The interview is a pretty mixed bag, offering plenty of promise, but also ample cause for concern. As a Michigander, she was bound to comment on the impoverishment in her home state, a culture of indigency that could very well be a living preview of what the rest of us have to look forward to. I must applaud her for her criticizing the allocation of taxpayer funds to the Detroit Red Wings’ arena, a facility which she rather charmingly refers to as an “adult playground”, when dozens of schools in the same city have been shuttered. I’m not sure how, as a United States Congresswoman, she will tackle this issue, or if she will have any success in her efforts, but all the same, it is high time that a national representative addressed the issue of sports subsidization head-on.

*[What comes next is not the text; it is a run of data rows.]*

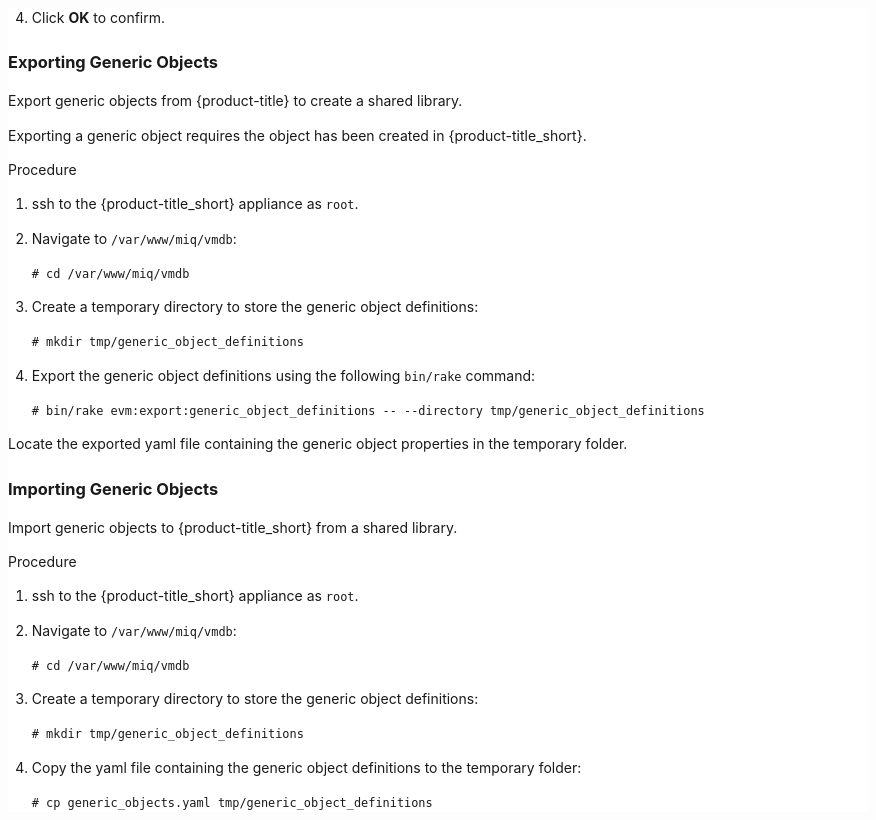 4.  Click **OK** to confirm.

### Exporting Generic Objects

Export generic objects from {product-title} to create a shared library.

Exporting a generic object requires the object has been created in
{product-title\_short}.

Procedure

1.  ssh to the {product-title\_short} appliance as `root`.

2.  Navigate to `/var/www/miq/vmdb`:
    
        # cd /var/www/miq/vmdb

3.  Create a temporary directory to store the generic object
    definitions:
    
        # mkdir tmp/generic_object_definitions

4.  Export the generic object definitions using the following `bin/rake`
    command:
    
        # bin/rake evm:export:generic_object_definitions -- --directory tmp/generic_object_definitions

Locate the exported yaml file containing the generic object properties
in the temporary folder.

### Importing Generic Objects

Import generic objects to {product-title\_short} from a shared library.

Procedure

1.  ssh to the {product-title\_short} appliance as `root`.

2.  Navigate to `/var/www/miq/vmdb`:
    
        # cd /var/www/miq/vmdb

3.  Create a temporary directory to store the generic object
    definitions:
    
        # mkdir tmp/generic_object_definitions

4.  Copy the yaml file containing the generic object definitions to the
    temporary folder:
    
        # cp generic_objects.yaml tmp/generic_object_definitions

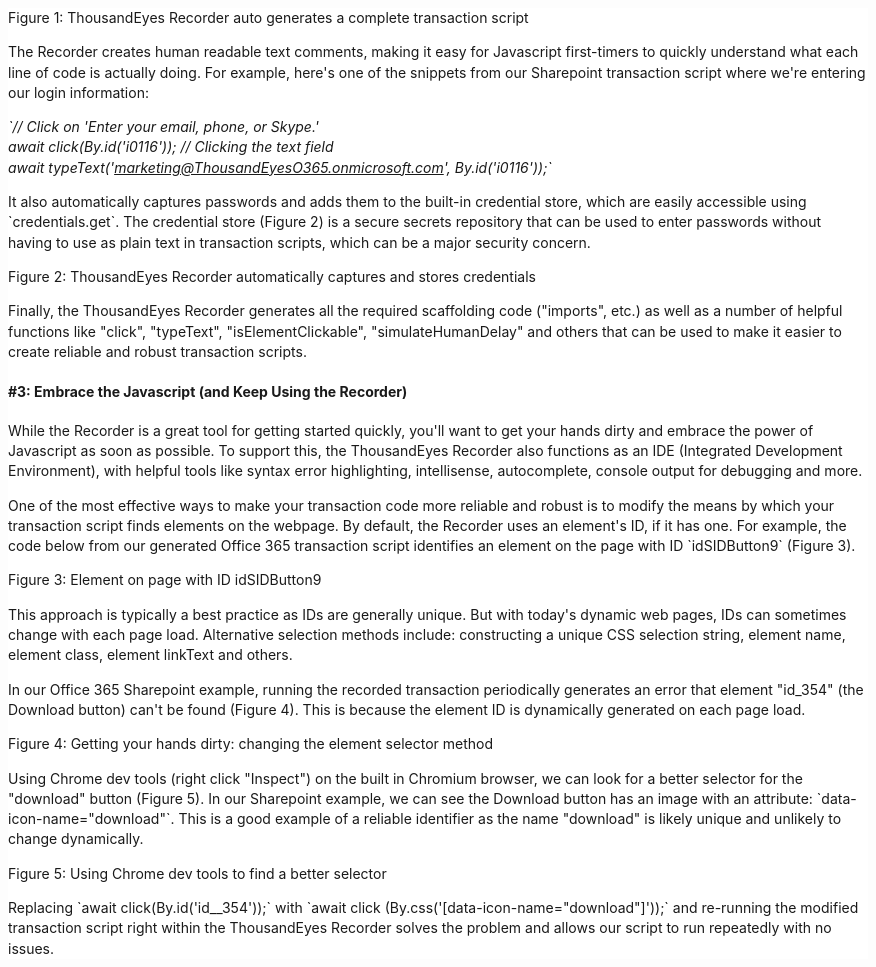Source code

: Figure 1: ThousandEyes Recorder auto generates a complete transaction script

The Recorder creates human readable text comments, making it easy for Javascript first-timers to quickly understand what each line of code is actually doing. For example, here's one of the snippets from our Sharepoint transaction script where we're entering our login information:

_\`// Click on 'Enter your email, phone, or Skype.'_\
_await click(By.id('i0116')); // Clicking the text field_\
_await typeText('marketing@ThousandEyesO365.onmicrosoft.com', By.id('i0116'));\`_

It also automatically captures passwords and adds them to the built-in credential store, which are easily accessible using \`credentials.get\`. The credential store (Figure 2) is a secure secrets repository that can be used to enter passwords without having to use as plain text in transaction scripts, which can be a major security concern.

Figure 2: ThousandEyes Recorder automatically captures and stores credentials

Finally, the ThousandEyes Recorder generates all the required scaffolding code ("imports", etc.) as well as a number of helpful functions like "click", "typeText", "isElementClickable", "simulateHumanDelay" and others that can be used to make it easier to create reliable and robust transaction scripts.

#### #3: Embrace the Javascript (and Keep Using the Recorder)

While the Recorder is a great tool for getting started quickly, you'll want to get your hands dirty and embrace the power of Javascript as soon as possible. To support this, the ThousandEyes Recorder also functions as an IDE (Integrated Development Environment), with helpful tools like syntax error highlighting, intellisense, autocomplete, console output for debugging and more.

One of the most effective ways to make your transaction code more reliable and robust is to modify the means by which your transaction script finds elements on the webpage. By default, the Recorder uses an element's ID, if it has one. For example, the code below from our generated Office 365 transaction script identifies an element on the page with ID \`idSIDButton9\` (Figure 3).

Figure 3: Element on page with ID idSIDButton9

This approach is typically a best practice as IDs are generally unique. But with today's dynamic web pages, IDs can sometimes change with each page load. Alternative selection methods include: constructing a unique CSS selection string, element name, element class, element linkText and others.

In our Office 365 Sharepoint example, running the recorded transaction periodically generates an error that element "id\_354" (the Download button) can't be found (Figure 4). This is because the element ID is dynamically generated on each page load.

Figure 4: Getting your hands dirty: changing the element selector method

Using Chrome dev tools (right click "Inspect") on the built in Chromium browser, we can look for a better selector for the "download" button (Figure 5). In our Sharepoint example, we can see the Download button has an image with an attribute: \`data-icon-name="download"\`. This is a good example of a reliable identifier as the name "download" is likely unique and unlikely to change dynamically.

Figure 5: Using Chrome dev tools to find a better selector

Replacing \`await click(By.id('id\_\_354'));\` with \`await click (By.css('\[data-icon-name="download"]'));\` and re-running the modified transaction script right within the ThousandEyes Recorder solves the problem and allows our script to run repeatedly with no issues.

[I understand that she is Palestinian. Did she have anything interesting to say about the war with Israel?]

It’s a little tricky. In this interview, she supports a one-state solution, which I suppose I would be in favor of, as well. However, I have read elsewhere that she was once a supporter of a two-state solution, which raises several serious and obvious questions. It’s all kind-of muddled, and indeed, this ostensible distortion is becoming all too common in the present political climate, probably due to the high accessibility of information, as well as the great rapidity with which politicians can speak on these very issues. Nevertheless, it was pretty righteous to hear her compare Benjamin Netanyahu’s Israel to Donald Trump’s America.

[Was that your only issue with her, then? Her apparent inconsistency on the question of the one- or two-state solution?]

No, I was concerned with her stated desire to impeach the president. Clearly, the president has any number of ethical concerns, but at this point, I think the Democrats would be better off pushing for universal healthcare, and for solutions to the kinds of educational problems that Tlaib described in her interview, than they would be pressing for impeachment and similar things. Pat Buchanan, in his most recent discussion with Laura Ingraham, compared the Democrats of today to the Democrats of Lyndon B. Johnson’s day, noting that, where the latter pushed for Medicare and Medicaid, the former are pushing to release the president’s tax returns. The public interest is certain in one case, but tentative in another.